= Splittance =

Distance of a graph from a split graph

Two graphs with splittance 0 and 2, respectively. The first is therefore a split graph, and the second would need the solid red edge removed and the dashed red edge added to become a split graph.

In graph theory, a branch of mathematics, the splittance of an undirected graph measures its distance from a split graph. A split graph is a graph whose vertices can be partitioned into an independent set (with no edges within this subset) and a clique (having all possible edges within this subset). The splittance is the smallest number of edge additions and removals that transform the given graph into a split graph.

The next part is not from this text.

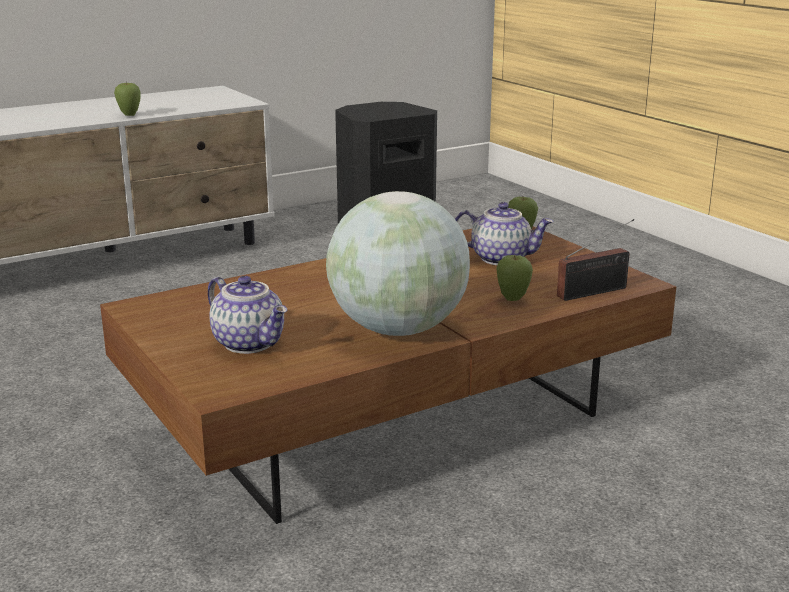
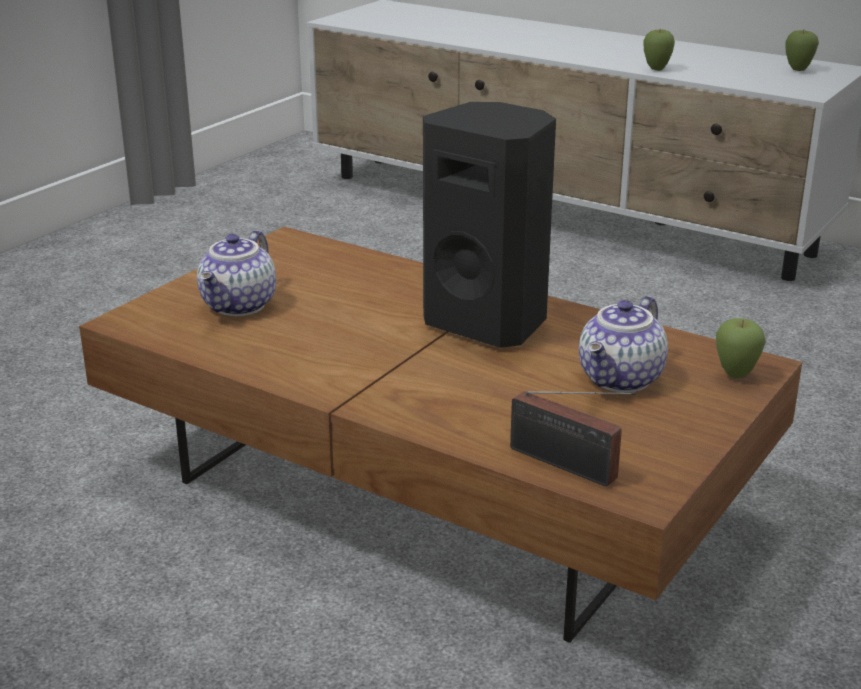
camera: 65 degrees right, 5 degrees up
globe [326,191,470,336] -> none
teapot [455,202,554,265] -> teapot turned 45 degrees clockwise [579,295,668,393]
apple [497,255,533,301] -> apple moved to [785,30,819,71]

==Calculation from degree sequence==
The splittance of a graph can be calculated only from the degree sequence of the graph, without examining the detailed structure of the graph. Let G be any graph with n vertices, whose degrees in decreasing order are d_{1} ≥ d_{2} ≥ d_{3} ≥ … ≥ d_{n}. Let m be the largest index for which d_{i} ≥ i – 1. Then the splittance of G is
$\sigma(G)=\tbinom{m}{2}-\frac12\sum_{i=1}^m d_i +\frac12\sum_{i=m+1}^n d_i.$
The given graph is a split graph already if σ(G) = 0. Otherwise, it can be made into a split graph by calculating m, adding all missing edges between pairs of the m vertices of maximum degree, and removing all edges between pairs of the remaining vertices. As a consequence, the splittance and a sequence of edge additions and removals that realize it can be computed in linear time.

==Applications==
The splittance of a graph has been used in parameterized complexity as a parameter to describe the efficiency of algorithms. For instance, graph coloring is fixed-parameter tractable under this parameter: it is possible to optimally color the graphs of bounded splittance in linear time.